Doctor recruitment still a priority
       
Doctor recruitment still a priority
August 19, 2009

By Lindsey Cole
The Oshawa Express

Oshawa is still in need of doctors– though some progress has been made. Speaking on behalf of the founding members of the Oshawa Physician Recruitment Taskforce, Dr. Adrian Pettyan says Oshawa needs about 20 to 25 more doctors in the area to fill the patient load.
Each doctor typically takes on around 1,400 patients in their roster, and that doesn’t include walk-ins he says.“There is still a need. There is still a definite need,” he says. But Dr. Pettyan warns against thinking there hasn’t been any progress. In fact, as of June 2008, 31 doctors decided to make Oshawa the place to start their practice.“It’s much better than before,” he explains, adding they have made some headway and continue to stress the importance of the taskforce in this community.
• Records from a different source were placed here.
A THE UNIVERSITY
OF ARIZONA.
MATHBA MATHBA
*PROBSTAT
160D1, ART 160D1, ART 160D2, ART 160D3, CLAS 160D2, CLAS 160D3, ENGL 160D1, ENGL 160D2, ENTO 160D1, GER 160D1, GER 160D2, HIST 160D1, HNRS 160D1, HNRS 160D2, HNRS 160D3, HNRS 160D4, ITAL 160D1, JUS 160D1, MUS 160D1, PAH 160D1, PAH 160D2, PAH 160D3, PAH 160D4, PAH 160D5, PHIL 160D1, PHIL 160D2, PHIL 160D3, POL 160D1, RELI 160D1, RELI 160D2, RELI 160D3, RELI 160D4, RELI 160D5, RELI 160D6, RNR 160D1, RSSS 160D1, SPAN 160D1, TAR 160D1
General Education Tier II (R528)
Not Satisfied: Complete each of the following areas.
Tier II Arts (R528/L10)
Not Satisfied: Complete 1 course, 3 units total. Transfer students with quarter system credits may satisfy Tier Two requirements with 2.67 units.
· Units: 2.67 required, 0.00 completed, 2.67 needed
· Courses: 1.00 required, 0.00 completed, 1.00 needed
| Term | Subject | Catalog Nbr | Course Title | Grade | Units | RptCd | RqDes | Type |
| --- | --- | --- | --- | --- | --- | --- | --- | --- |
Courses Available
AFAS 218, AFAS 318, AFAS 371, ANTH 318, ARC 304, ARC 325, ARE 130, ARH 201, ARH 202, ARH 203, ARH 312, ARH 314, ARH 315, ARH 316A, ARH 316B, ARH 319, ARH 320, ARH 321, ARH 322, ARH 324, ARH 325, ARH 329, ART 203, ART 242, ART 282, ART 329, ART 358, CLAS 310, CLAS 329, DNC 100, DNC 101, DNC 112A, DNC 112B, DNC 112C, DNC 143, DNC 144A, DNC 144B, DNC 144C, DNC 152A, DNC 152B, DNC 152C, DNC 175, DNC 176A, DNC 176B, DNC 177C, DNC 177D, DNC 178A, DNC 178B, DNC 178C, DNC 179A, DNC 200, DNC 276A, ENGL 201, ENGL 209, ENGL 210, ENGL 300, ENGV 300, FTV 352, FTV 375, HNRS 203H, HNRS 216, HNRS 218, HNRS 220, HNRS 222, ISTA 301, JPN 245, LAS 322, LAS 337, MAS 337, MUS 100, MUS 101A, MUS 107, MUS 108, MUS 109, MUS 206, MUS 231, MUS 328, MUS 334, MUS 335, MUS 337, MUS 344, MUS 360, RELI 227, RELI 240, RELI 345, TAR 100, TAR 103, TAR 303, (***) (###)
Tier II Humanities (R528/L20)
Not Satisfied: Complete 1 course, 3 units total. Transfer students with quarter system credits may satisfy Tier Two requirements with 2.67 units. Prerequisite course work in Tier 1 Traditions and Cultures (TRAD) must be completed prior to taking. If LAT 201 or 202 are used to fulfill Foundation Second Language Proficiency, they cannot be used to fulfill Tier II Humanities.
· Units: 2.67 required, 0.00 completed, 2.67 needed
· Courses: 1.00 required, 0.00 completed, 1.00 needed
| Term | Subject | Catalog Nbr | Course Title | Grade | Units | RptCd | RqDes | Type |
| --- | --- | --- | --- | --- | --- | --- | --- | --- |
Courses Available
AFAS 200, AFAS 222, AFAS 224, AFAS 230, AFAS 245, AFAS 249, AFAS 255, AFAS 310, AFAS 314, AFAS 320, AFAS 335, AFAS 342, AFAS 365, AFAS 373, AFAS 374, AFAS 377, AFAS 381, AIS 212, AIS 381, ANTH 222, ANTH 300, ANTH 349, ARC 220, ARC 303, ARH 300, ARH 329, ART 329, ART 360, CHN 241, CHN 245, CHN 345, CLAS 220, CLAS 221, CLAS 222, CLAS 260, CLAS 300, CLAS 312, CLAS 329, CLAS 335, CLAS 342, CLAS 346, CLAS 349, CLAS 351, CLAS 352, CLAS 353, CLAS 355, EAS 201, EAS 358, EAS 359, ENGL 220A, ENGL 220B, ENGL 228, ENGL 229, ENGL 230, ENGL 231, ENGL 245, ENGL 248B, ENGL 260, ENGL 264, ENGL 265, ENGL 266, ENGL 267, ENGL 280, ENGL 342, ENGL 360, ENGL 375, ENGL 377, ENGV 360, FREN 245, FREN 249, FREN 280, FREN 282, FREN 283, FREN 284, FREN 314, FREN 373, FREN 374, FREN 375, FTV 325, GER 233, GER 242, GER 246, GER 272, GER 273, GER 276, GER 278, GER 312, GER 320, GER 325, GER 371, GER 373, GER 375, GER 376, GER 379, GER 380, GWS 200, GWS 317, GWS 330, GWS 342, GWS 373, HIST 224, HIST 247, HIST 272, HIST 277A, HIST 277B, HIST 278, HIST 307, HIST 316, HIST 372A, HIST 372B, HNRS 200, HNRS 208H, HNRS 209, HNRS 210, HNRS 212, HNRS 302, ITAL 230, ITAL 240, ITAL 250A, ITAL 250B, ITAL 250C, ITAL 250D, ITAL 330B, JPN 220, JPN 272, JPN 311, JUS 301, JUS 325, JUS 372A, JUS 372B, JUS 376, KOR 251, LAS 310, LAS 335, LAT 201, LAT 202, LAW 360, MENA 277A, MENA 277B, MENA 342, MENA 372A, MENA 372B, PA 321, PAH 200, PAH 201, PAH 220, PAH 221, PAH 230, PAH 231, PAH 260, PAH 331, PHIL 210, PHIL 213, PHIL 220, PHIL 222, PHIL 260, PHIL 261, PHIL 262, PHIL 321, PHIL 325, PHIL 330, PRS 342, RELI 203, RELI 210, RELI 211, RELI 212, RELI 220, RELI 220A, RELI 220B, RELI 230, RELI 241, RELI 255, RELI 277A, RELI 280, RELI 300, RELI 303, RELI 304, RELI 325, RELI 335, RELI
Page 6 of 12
The City of Oshawa also finds the task force important, setting aside money in this year’s budget for the group. Over the past four years the city has spent more than $500,000 to help the taskforce. And the support is appreciated and needed, Pettyan says. Currently, he says, the major clinics in Oshawa get around five to 10 phone calls a day from people who are looking for a family doctor. But sometimes actions speak louder than numbers, he says.“When you are looking at recruitment the numbers don’t speak the story.
“The city has strongly endorsed physician recruitment to continue.”

He says there have been some significant changes in the last year that may just bring more to the area. Queens University may be changing their medical program so that physicians doing a rotation stay for two years at one location. This is different from the current
program where future doctors rotate between rural and urban practices. Pettyan says this may mean more doctors settling in Oshawa once they get to know the city.“It’s anticipated that Oshawa will actually get residents placed in the city for the two year placement,” he
adds. Another change is the movement away from the General Motors focus
onto a more educational side of Oshawa.

“We’ve profiled the city. We have much more to offer. The city is in a wonderful position.” With the university and college gaining ground on a national scale as well as a brand new cancer care centre, Pettyan says Oshawa is poised to recruit some new doctors to the area.“We’re pretty proud of what the city has to offer.” Members of the taskforce attend various conferences throughout the year in order to meet perspective doctors and give them a chance to take a look at Oshawa. They profile the city to the respective doctors.“There is hope. These 31 doctors didn’t just happen,” he says.“Because the city finds us important, this is a good thing for the city.”